It has come to the situation that the original passive ETFs, first the Vanguard constructs, then Betashares, iShares and myriad other promotors getting on board and offering more and more targeted, specific and active ETFs.


The other aspect of owning an asset, is that there is a tax obligation from distributions and when it is sold.


Tax authorities are tightening scrutiny of increasingly popular exchange traded funds (ETFs) amid concerns about the failure to report capital gains from share sales and income from dividends and distributions. The number of ETF investors has doubled to more than 1.3 million in the past 12 years, with holdings in Australian shares estimated at some $34 billion. Analysts say younger investors are attracted by the ease of trading ETFs online using micro investing apps on their phones.


Tim Loh, ATO assistant commissioner, says many investors, particularly those using the funds for the first time, are not aware of their obligations, fail to keep appropriate records and are more likely to make mistakes when lodging their tax returns.


ETFs generally do not pay their own tax, Loh says. This is the responsibility of each investor. Due to the way taxpayers report income from ETFs, we cannot differentiate which capital gains, income or dividend amounts were realised from ETF investments by looking at a tax return.


The ATO is helped in identifying transactions by registries, stockbrokers and managed funds reporting their data to the tax authority. Last year it received details on nearly 6 million transactions involving more than 600,000 taxpayers.


More than 46,000 taxpayers appeared to have a discrepancy reporting their CGT liability from the sale of shares and were asked to review their return, Loh says.

The return from an ETF is in the form of a distribution that incorporates different components including dividends, franking credits, interest, foreign income and capital gains.


Each of the individual elements needs to be split out and entered into the correct boxes on a tax return.


ETFs are treated in the same way as a managed investment trust because they bundle up a range of securities into a single security which is then traded like a stock on the exchange.ETFs will provide investors with a standard distribution statement (SDS) that shows amounts such as foreign and Australian income that was earned, net capital gains and other non assessable amounts.


These statements will help taxpayers to report their income as they show which label on the tax return against which to report the income.


When an investor disposes of shares, the SDS will show the capital gains or losses made from the sale of the shares which also need to be included in tax returns.

Loh says the ATO analytics can spot any attempts to offset capital gains against income, such as salary and wages, or attempts to offset paper losses against actual income.


Investors are encouraged to keep comprehensive records of their investment dealings.


That includes dates, prices, commissions and details of taxable events such as share splits, share consolidations, mergers and demergers.

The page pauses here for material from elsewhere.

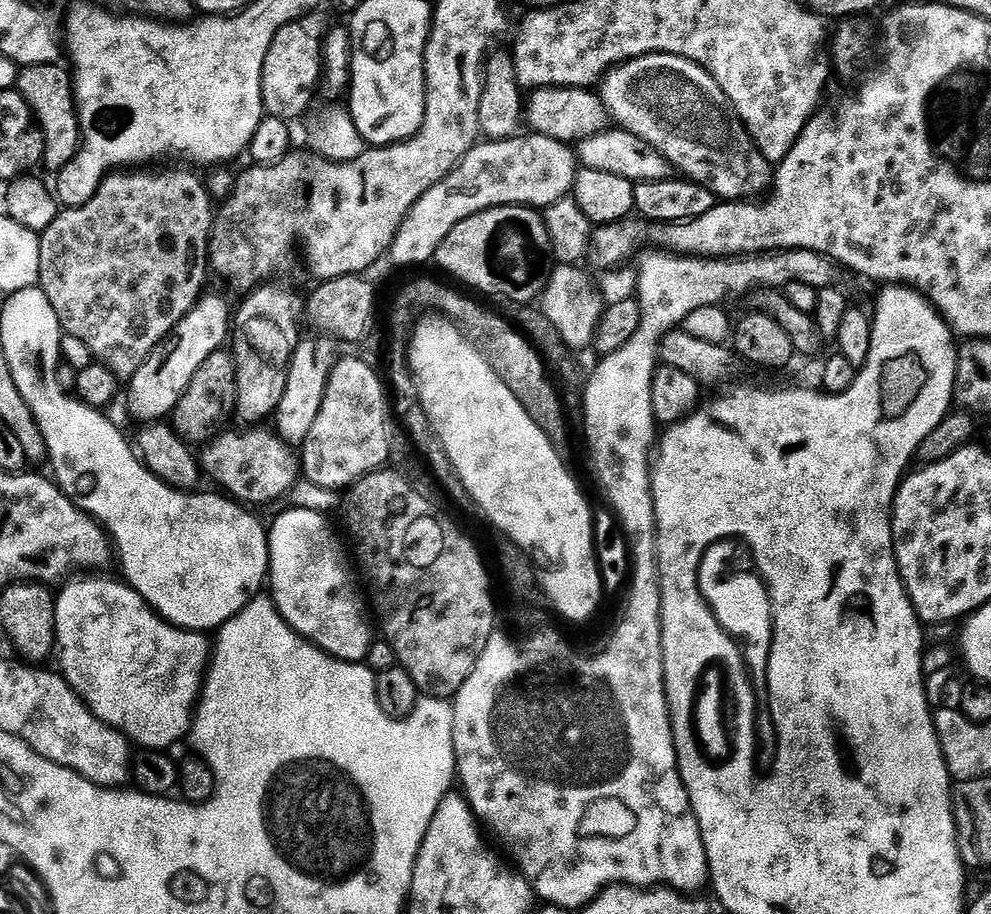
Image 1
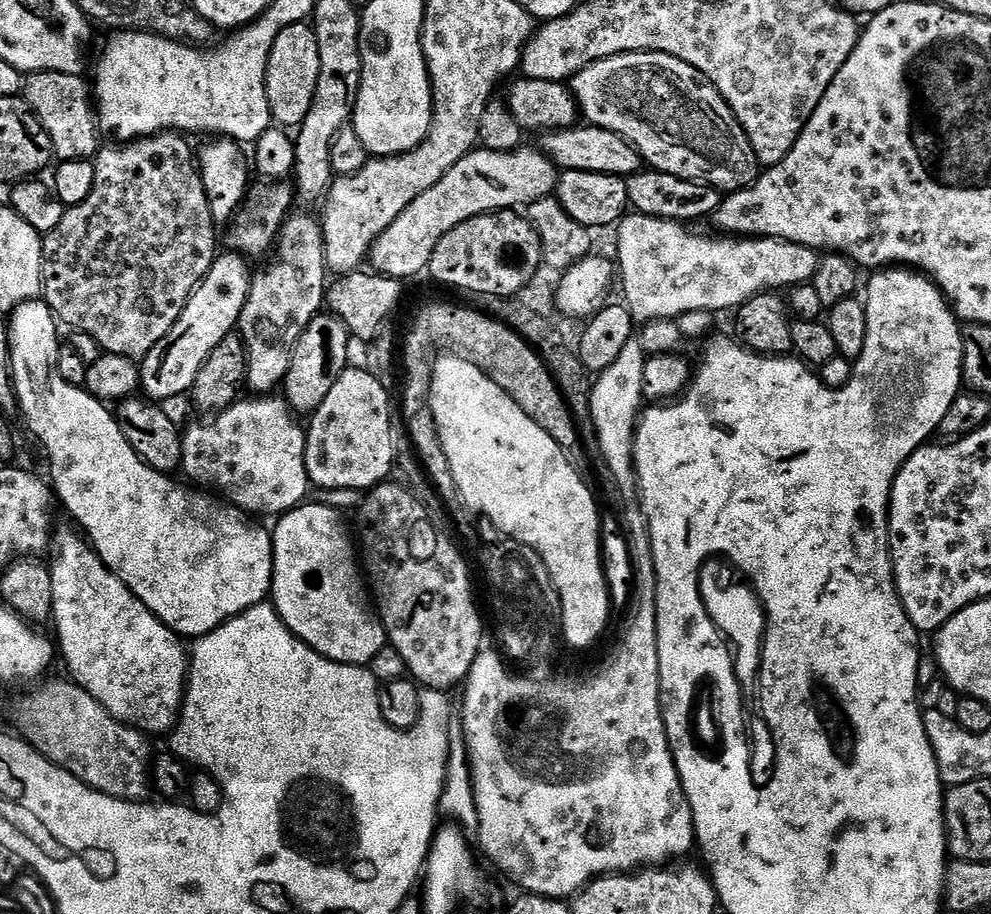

These are essential to avoiding trouble at tax time, says Loh.


Records an ETF investor needs to keep include:


  • ... The date of purchase/reinvestment.
  • ... The purchase amount/value.
  • ... Details of any non assessable payments that could affect the amount of any capital gain, or loss, when the fund is sold.
  • ... The date and amount of any call options (if shares were partly paid).
  • ... The date of sale and sale price (if they are sold).
  • ... Any brokerage costs or commissions paid to brokers.
  • ... Details of events such as share splits, share consolidations, returns of capital, takeovers, mergers, demergers and bonus share issues.
  • ... Details of capital losses made in previous years ; investors may be able to offset these losses against future capital gains.
  • ... Dividend or managed investment distribution statements (standard distribution statements).